■ Provided passage:
......

# Google Voice



## Jeff (Oct 28, 2008)

Will Google Voice work on the Fire platform?


----------



## Ann in Arlington (Oct 27, 2008)

Weeeellllll. . . . the Fire doesn't have a microphone, so you couldn't talk to the device. . . . .

I don't find it in the Appstore so it would have to be gotten elsewhere. . . . .


----------



## Guest (Dec 19, 2011)

It's possible to use a headset/microphone combo with the Fire for a few audio recording apps, but I don't think anyone has successfully made a call.


----------



## Jeff (Oct 28, 2008)

Sorry. I should have been clearer. 

I currently use Google Voice for text messaging because my old Nokia flip phone which has a tiny numeric keyboard. With Voice running on my netbook I get a popup when a text message arrives and I can answer it without even touching the phone.

In the spirit of full disclosure, I'm trying to justify buying a Fire for my Luddite wife who rejected the K1 that I gave her when Kindles were first introduced. I know she'd love it if she'd give it a chance. Some "selling points" would be Sudoku, Netflix, email and text messaging.

Thanks for your help.

......

Copy the part of the Google Voice thread that opens with the words "It's possible to" and closes with "touching the phone.", substituting "laptop" for "netbook".

......

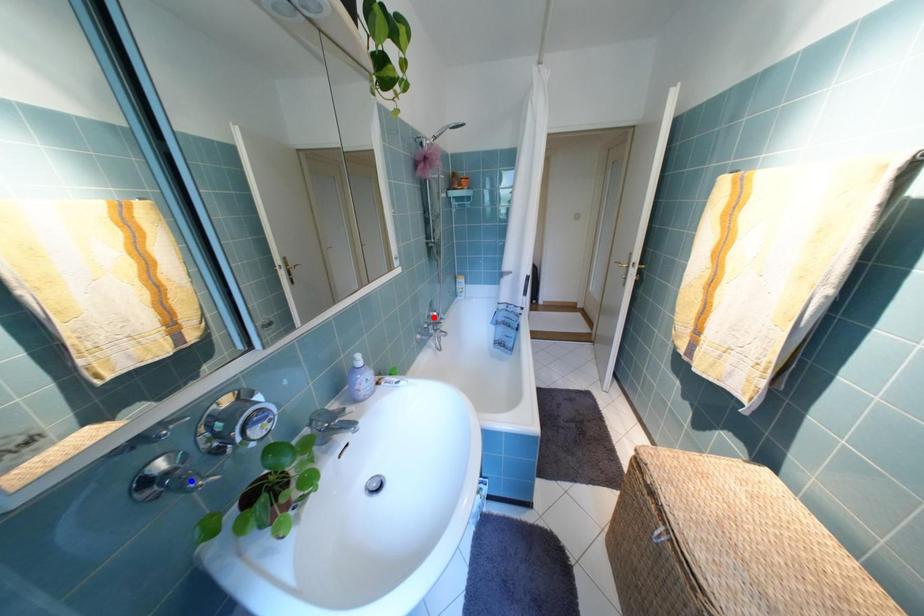
Question: Which of the two points in the image is closer to the camera?

Choices:
 (A) Blue point is closer.
 (B) Red point is closer.

Answer: (A)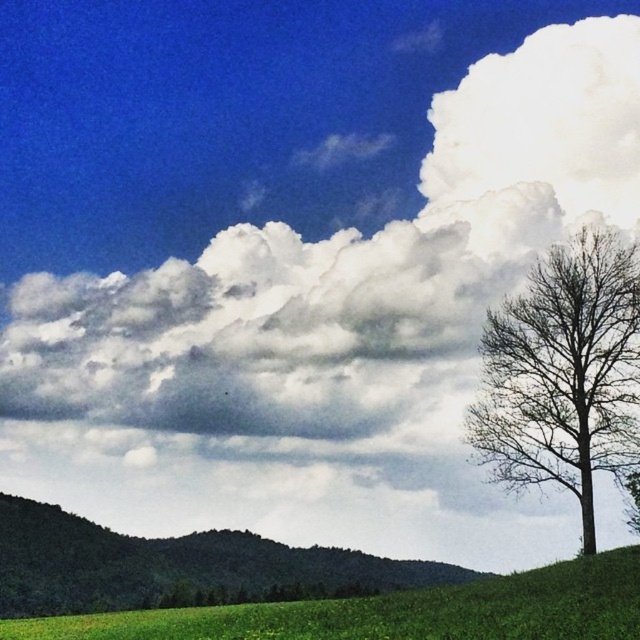
Question: Can you confirm if bare wood tree at right is thinner than green grassy hillside at lower left?

Choices:
 (A) no
 (B) yes

Answer: (B)

Question: Which point appears farthest from the camera in this image?

Choices:
 (A) (60, 552)
 (B) (598, 394)

Answer: (A)

Question: Which point appears closest to the camera in this image?

Choices:
 (A) (156, 547)
 (B) (541, 278)

Answer: (B)

Question: Is bare wood tree at right bigger than green grassy hillside at lower left?

Choices:
 (A) yes
 (B) no

Answer: (B)

Question: Is bare wood tree at right positioned in front of green grassy hillside at lower left?

Choices:
 (A) no
 (B) yes

Answer: (B)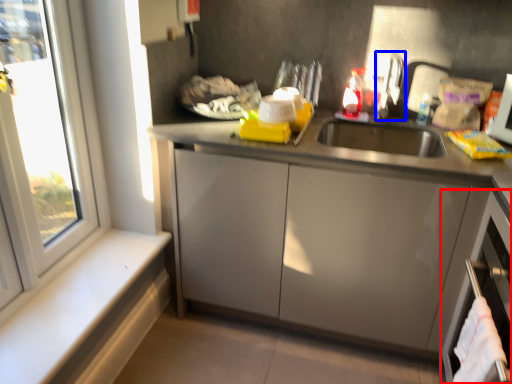
Question: Which object is further to the camera taking this photo, dish washer (highlighted by a red box) or faucet (highlighted by a blue box)?

Choices:
 (A) dish washer
 (B) faucet

Answer: (B)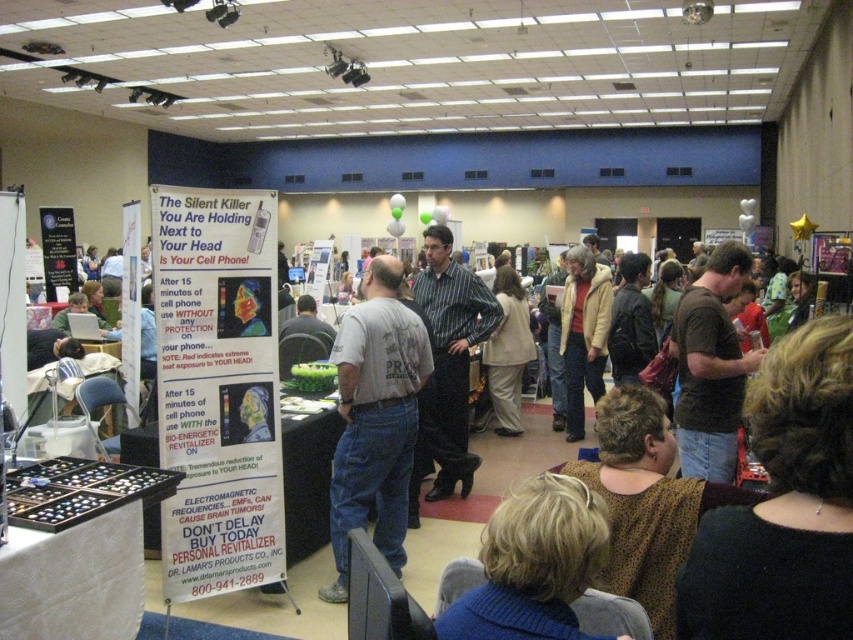
Question: Which object appears farthest from the camera in this image?

Choices:
 (A) dark brown leather jacket at center
 (B) gray cotton t-shirt at center

Answer: (A)

Question: Is the position of gray cotton t-shirt at center more distant than that of dark brown t-shirt at center-right?

Choices:
 (A) yes
 (B) no

Answer: (A)

Question: Does dark brown t-shirt at center-right have a lesser width compared to dark brown leather jacket at center?

Choices:
 (A) yes
 (B) no

Answer: (B)

Question: Is gray cotton t-shirt at center smaller than dark brown t-shirt at center-right?

Choices:
 (A) no
 (B) yes

Answer: (A)

Question: Which object is closer to the camera taking this photo?

Choices:
 (A) dark brown leather jacket at center
 (B) gray cotton t-shirt at center

Answer: (B)

Question: Which object is closer to the camera taking this photo?

Choices:
 (A) gray cotton t-shirt at center
 (B) dark brown t-shirt at center-right
 (C) striped cotton shirt at center

Answer: (B)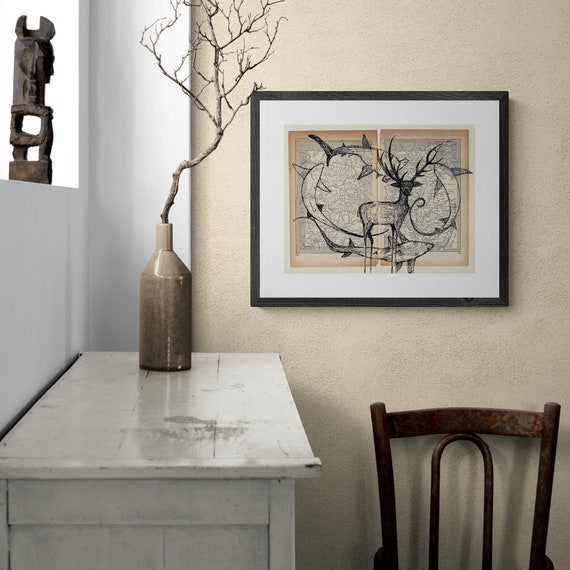
Find the location of `1 beige wall`. 1 beige wall is located at coordinates (377, 345).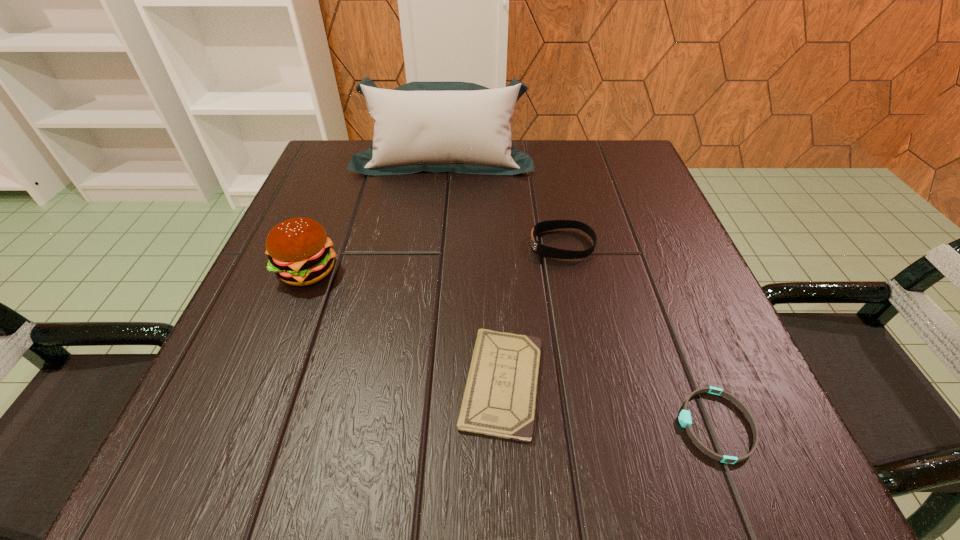
Where is `cushion`? The image size is (960, 540). cushion is located at coordinates (460, 127).

You are a GUI agent. You are given a task and a screenshot of the screen. Output one action in this format:
    pyautogui.click(x=<x>, y=<y>)
    Task: Click on the farthest object
    This screenshot has height=540, width=960.
    Given the screenshot: What is the action you would take?
    pyautogui.click(x=460, y=127)

Locate an element on the screen. Image resolution: width=960 pixels, height=540 pixels. hamburger is located at coordinates click(299, 250).

Identify the location of the taller wristband. (550, 252).

Where is `the farther wristband`? Image resolution: width=960 pixels, height=540 pixels. the farther wristband is located at coordinates (550, 252).

Find the location of `checkbook`. checkbook is located at coordinates (499, 400).

At what (x,y) coordinates should I click in order to perform the action: click on the shorter wristband. Please return your answer as a coordinate pair (x, y). Image resolution: width=960 pixels, height=540 pixels. Looking at the image, I should click on (685, 420).

Where is `the right wristband`? This screenshot has height=540, width=960. the right wristband is located at coordinates (685, 420).

Where is `free space located on the surface of the cushion`? This screenshot has width=960, height=540. free space located on the surface of the cushion is located at coordinates (436, 221).

Find the location of `free spot located on the back of the hamburger`. free spot located on the back of the hamburger is located at coordinates (346, 175).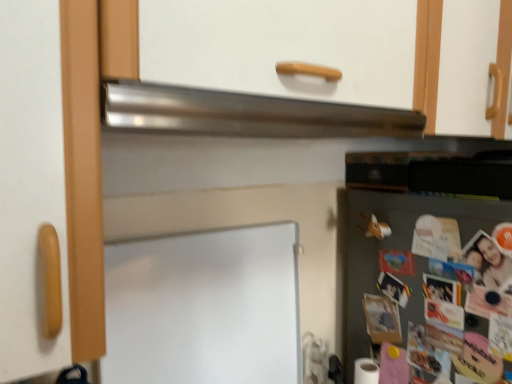
Question: Should I look upward or downward to see green matte fridge at lower right?

Choices:
 (A) down
 (B) up

Answer: (A)

Question: Can you see green matte fridge at lower right touching white matte board at center?

Choices:
 (A) no
 (B) yes

Answer: (A)

Question: Is green matte fridge at lower right thinner than white matte board at center?

Choices:
 (A) no
 (B) yes

Answer: (A)

Question: Is white matte board at center a part of green matte fridge at lower right?

Choices:
 (A) yes
 (B) no

Answer: (B)

Question: Can you confirm if green matte fridge at lower right is positioned to the right of white matte board at center?

Choices:
 (A) yes
 (B) no

Answer: (A)

Question: Would you consider green matte fridge at lower right to be distant from white matte board at center?

Choices:
 (A) yes
 (B) no

Answer: (B)

Question: From a real-world perspective, is green matte fridge at lower right below white matte board at center?

Choices:
 (A) yes
 (B) no

Answer: (A)

Question: Does satin metallic exhaust hood at upper center have a smaller size compared to green matte fridge at lower right?

Choices:
 (A) no
 (B) yes

Answer: (B)

Question: From the image's perspective, is satin metallic exhaust hood at upper center over green matte fridge at lower right?

Choices:
 (A) yes
 (B) no

Answer: (A)

Question: From a real-world perspective, is satin metallic exhaust hood at upper center located higher than green matte fridge at lower right?

Choices:
 (A) yes
 (B) no

Answer: (A)

Question: Is satin metallic exhaust hood at upper center surrounding green matte fridge at lower right?

Choices:
 (A) yes
 (B) no

Answer: (B)

Question: From a real-world perspective, is satin metallic exhaust hood at upper center located beneath green matte fridge at lower right?

Choices:
 (A) yes
 (B) no

Answer: (B)

Question: Is the depth of satin metallic exhaust hood at upper center less than that of green matte fridge at lower right?

Choices:
 (A) yes
 (B) no

Answer: (A)

Question: Does satin metallic exhaust hood at upper center have a greater width compared to white matte board at center?

Choices:
 (A) no
 (B) yes

Answer: (B)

......

■ Exercise answer:
It's possible to use a headset/microphone combo with the Fire for a few audio recording apps, but I don't think anyone has successfully made a call.


----------



## Jeff (Oct 28, 2008)

Sorry. I should have been clearer. 

I currently use Google Voice for text messaging because my old Nokia flip phone which has a tiny numeric keyboard. With Voice running on my laptop I get a popup when a text message arrives and I can answer it without even touching the phone.